Collect every line of the data below that contains the string "shown", copying each line in full. Treat uppercase and lowercase letters as distinct when matching.

» Material for this exercise
────────────────────────────────────────

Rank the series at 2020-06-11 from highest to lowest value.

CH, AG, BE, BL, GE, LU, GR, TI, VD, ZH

────────────────────────────────────────

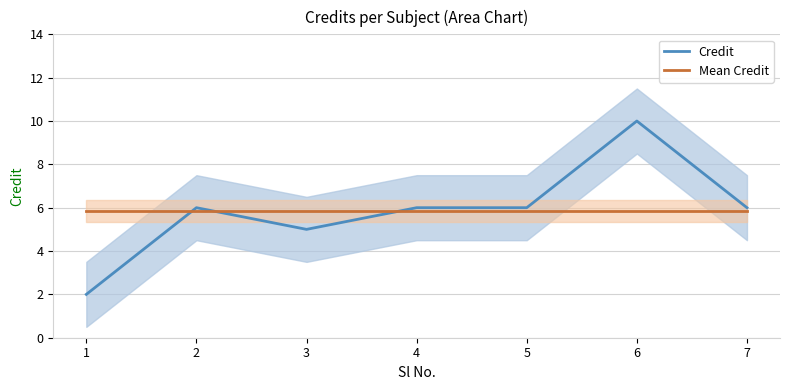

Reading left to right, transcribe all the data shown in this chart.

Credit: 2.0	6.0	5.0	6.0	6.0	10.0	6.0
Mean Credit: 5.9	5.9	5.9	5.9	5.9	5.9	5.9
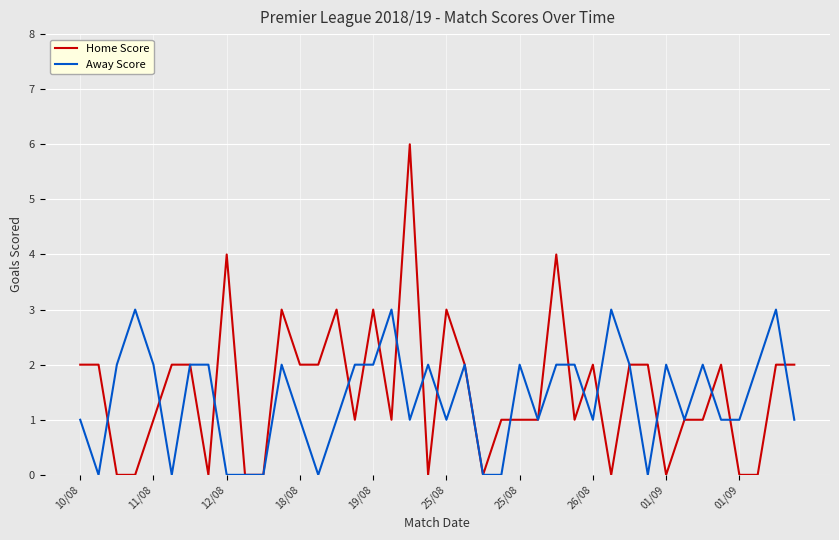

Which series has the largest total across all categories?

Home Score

────────────────────────────────────────

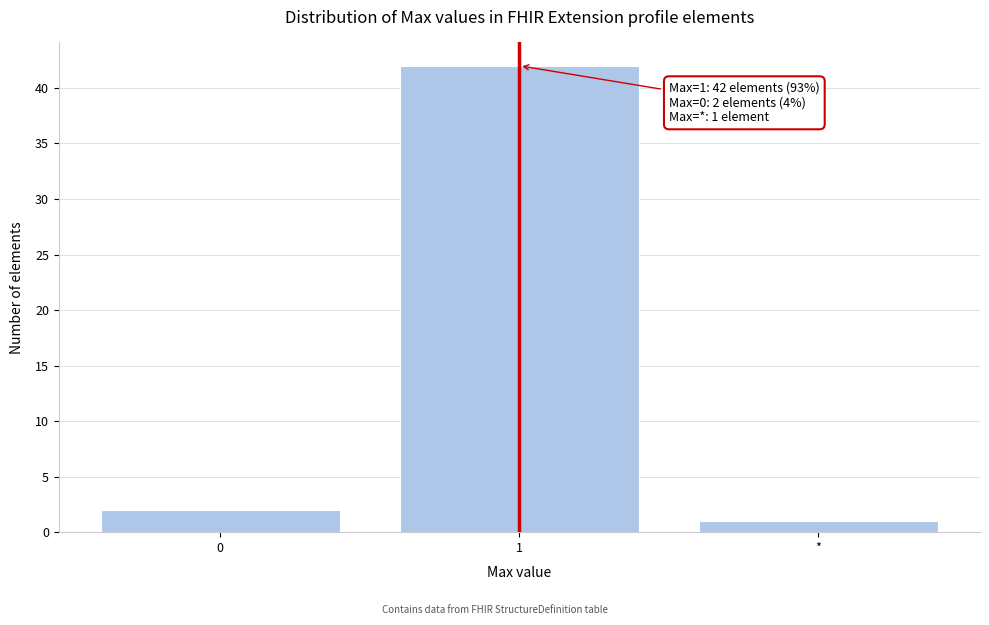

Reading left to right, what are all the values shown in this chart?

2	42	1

────────────────────────────────────────

» Result of the exercise
Reading left to right, transcribe all the data shown in this chart.
Reading left to right, what are all the values shown in this chart?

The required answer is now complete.